R&D Role: Machine Learning Researcher

 

A number of people I’ve met at conferences or during job interviews ask me what we do at Criteo Research, and especially how our work compares to that of an academic researcher or a machine learning engineer. In this post, I’ll attempt to address some of the oft-repeated questions.

What is the mission of the Criteo Research team?

Actually, it turns out that there is a broad continuum of activities that are part of the mission of the team.

On the one hand, you can have external impact by advancing the state of the art in different aspects of Machine Learning. This is done by publishing papers, giving talks, organizing workshops, serving as conference committee member etc. And – despite what you may think at first – participation in the external community makes a lot of sense for Criteo whose business is driven by machine learning at its very core: no ML community, no product and no money!

Criteo Research’s Flavian Vasile presenting his work at RECSYS’16

On the other hand, you can also have a big impact on production systems by optimizing key components of the workflow: e.g. proposing new models for predicting quantities such as sales, structuring the way we take part in billions of (repeated) auctions per day, improving the relevance of our product recommendations etc. Such impact is intrinsically rewarding as we get to witness the direct impact of the work we do at scale!

In practice, how much we contribute to the theoretical work versus the applied work is flexible and one can operate at any point in this spectrum.

What are the types of projects the team works on?

A Research Scientist at Criteo works both with fellow researchers and other internal teams. Depending on the level of maturity or applicability of the project to Criteo’s strategy, the work naturally shifts from mostly academic research to a more applied mode where you seek to test the application of your research ideas in the real world. We have examples of projects that took a few months to a couple of years of early-phase research before being applicable to an open problem on the business side. Conversely, some of the researchers are tackling applied problems and for some hard ones it may take a few quarters to find a relevant, useful formalization that makes scientific optimization possible.
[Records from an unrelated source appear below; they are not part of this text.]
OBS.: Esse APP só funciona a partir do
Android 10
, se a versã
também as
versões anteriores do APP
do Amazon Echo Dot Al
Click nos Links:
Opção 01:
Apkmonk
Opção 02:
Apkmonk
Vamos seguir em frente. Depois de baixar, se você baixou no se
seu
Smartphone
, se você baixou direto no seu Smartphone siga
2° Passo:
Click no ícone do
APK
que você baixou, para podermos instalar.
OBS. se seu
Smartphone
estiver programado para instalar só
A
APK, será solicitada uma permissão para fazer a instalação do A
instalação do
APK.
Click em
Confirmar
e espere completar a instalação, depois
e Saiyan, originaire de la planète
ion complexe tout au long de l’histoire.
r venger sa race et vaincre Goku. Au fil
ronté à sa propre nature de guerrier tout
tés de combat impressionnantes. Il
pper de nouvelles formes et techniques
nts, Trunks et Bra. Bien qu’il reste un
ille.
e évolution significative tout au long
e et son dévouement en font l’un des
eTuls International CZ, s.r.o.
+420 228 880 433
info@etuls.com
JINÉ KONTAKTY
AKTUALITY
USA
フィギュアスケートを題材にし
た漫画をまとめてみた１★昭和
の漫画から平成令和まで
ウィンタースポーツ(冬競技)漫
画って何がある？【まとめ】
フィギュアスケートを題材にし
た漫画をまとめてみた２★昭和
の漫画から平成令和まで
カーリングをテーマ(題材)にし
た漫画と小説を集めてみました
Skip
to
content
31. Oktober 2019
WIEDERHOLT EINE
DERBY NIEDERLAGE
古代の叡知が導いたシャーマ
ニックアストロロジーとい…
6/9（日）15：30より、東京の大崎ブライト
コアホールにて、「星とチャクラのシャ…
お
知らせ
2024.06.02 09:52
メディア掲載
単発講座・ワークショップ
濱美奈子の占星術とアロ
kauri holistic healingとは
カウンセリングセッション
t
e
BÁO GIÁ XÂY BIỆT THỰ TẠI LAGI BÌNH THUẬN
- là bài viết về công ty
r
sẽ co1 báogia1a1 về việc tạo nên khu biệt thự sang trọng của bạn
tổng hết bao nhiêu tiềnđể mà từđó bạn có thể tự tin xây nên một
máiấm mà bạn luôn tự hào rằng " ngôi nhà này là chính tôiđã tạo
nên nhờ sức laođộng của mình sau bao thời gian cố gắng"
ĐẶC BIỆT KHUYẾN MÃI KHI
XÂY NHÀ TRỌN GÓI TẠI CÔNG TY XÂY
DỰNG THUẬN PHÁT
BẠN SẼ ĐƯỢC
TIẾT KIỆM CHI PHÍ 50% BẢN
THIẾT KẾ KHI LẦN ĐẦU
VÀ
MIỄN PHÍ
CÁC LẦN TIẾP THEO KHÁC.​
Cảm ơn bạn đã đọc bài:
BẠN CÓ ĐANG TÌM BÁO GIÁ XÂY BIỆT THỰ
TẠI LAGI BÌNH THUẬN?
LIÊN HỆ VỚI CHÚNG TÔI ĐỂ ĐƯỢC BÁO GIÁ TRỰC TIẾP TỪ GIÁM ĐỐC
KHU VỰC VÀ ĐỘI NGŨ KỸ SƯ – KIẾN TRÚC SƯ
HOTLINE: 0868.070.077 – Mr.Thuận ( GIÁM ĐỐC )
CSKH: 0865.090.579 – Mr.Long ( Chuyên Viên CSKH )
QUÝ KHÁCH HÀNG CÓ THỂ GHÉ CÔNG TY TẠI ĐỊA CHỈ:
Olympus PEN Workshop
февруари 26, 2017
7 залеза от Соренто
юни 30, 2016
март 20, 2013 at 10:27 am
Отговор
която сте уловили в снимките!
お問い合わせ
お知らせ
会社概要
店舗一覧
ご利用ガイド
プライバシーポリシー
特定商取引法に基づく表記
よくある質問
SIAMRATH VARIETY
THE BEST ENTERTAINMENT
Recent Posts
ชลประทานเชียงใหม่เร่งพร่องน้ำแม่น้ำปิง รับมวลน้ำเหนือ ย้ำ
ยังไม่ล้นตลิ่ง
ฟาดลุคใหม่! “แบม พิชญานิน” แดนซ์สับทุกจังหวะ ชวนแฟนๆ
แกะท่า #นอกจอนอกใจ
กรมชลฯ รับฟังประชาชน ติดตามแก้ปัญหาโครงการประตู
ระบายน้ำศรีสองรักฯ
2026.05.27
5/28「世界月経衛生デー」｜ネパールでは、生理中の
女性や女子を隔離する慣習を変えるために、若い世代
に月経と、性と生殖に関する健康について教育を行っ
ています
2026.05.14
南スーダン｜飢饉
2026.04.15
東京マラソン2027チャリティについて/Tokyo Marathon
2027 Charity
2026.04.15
A natural question then is how do we match researchers to projects. Since the Research team is constantly growing, we are organized around topics e.g. bidding and recommendations. These are, in fact, fluid groups of people that work on projects that share common ground, be it theoretical or practical. But no one is stuck to a specific group and topical moves are perfectly ok. Given the number of open problems we have, it is easy for us to match a new hire to a topic of interest.

Let’s finish with what makes working at Criteo interesting for a researcher.

Why do I like working at Criteo Research?

Data: Criteo is a company with access to tons of data (some of which which we release as open data sets for the academic community) and a great processing infrastructure that matches that scale. Good quality data is central to all the work that is done at Criteo and our data collection strategy includes various types of exploration that make many research applications possible.
Challenges: Research challenges include advancing the state of the art in key fields like auction theory, reinforcement learning, recommender systems all of which is at web-scale. But we have also specific cases where a slight change in the constraints of the problem might give way to different solutions and creative thinking.

People: Finally the main reason for which I enjoy working at Criteo is because it is populated with smart, fun people. It’s very common to find ML PhDs in the engineering teams but also sometimes in the Product group! Most people you interact with are very literate in maths/stats/ML and there is usually no gap in the way we see research ideas interact with the product we build – all of this in a fun and laid back atmosphere!